Gamma-linolenic acid (GLA), a natural fatty acid obtained from oils of various vegetables and seeds, has been demonstrated as an anticancer agent. In this work, we investigated the anticancer effects of GLA on breast cancer BT-474 cells. GLA at 30 μM, a concentration reportedly within the range of circulating concentrations in clinical studies, caused apoptotic cell death. GLA caused an elevation in mitochondrial Ca 2+ level and a decrease in mitochondrial membrane potential. GLA treatment depleted cyclopiazonic acid (CPA)-sensitive Ca 2+ store and triggered substantial Ca 2+ influx. Intracellular Ca 2+ release triggered by GLA was suppressed by 3 μM xestospongin C (XeC, IP 3 receptor-channel blocker) and 100 μM ryanodine (ryanodine receptor-channel blocker), suggesting that the Ca 2+ release was via IP 3 receptor-channel and ryanodine receptor-channel.

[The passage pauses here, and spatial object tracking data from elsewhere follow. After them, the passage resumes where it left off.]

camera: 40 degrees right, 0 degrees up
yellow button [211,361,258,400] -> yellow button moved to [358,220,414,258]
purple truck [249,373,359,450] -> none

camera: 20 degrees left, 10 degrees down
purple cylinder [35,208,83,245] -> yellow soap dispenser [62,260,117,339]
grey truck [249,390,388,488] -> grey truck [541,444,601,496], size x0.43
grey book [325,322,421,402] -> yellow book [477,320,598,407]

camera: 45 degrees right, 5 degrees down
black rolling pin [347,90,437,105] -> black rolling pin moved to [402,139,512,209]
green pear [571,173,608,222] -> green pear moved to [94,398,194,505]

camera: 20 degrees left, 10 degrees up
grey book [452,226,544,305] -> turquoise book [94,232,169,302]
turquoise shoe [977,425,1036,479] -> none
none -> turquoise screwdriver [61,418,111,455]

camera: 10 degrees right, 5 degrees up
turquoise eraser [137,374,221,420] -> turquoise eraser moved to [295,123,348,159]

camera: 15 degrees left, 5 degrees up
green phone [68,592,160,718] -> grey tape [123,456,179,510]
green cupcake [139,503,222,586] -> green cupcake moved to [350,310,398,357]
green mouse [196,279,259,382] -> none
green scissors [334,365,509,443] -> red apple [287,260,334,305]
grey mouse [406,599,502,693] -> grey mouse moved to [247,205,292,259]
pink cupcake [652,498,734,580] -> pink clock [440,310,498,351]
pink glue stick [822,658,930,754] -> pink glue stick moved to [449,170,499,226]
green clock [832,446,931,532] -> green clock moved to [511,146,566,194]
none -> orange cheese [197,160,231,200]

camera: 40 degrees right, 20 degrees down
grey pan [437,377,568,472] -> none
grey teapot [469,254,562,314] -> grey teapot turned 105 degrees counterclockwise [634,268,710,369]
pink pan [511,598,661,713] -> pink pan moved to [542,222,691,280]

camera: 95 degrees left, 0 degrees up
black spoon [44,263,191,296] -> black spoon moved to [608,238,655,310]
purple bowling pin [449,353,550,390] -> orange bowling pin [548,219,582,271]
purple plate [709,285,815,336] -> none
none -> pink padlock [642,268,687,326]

Increased expressions of p-eIF2α and CHOP were observed in GLA-treated cells, suggesting GLA-treated cells had increased expressions of p-eIF2α and CHOP, which suggest endoplasmic reticulum (ER) stress. In addition, GLA elicited increased production of reactive oxygen species. Taken together, our results suggest a basal level of GLA induced apoptotic cell death by causing Ca 2+ overload, mitochondrial dysfunction, Ca 2+ store depletion, ER stress, and oxidative stress. This is the first report to show that GLA caused Ca 2+ store depletion and ER stress. GLA-induced Ca 2+ store depletion resulted from opening of IP 3 receptor-channel and ryanodine receptor-channel.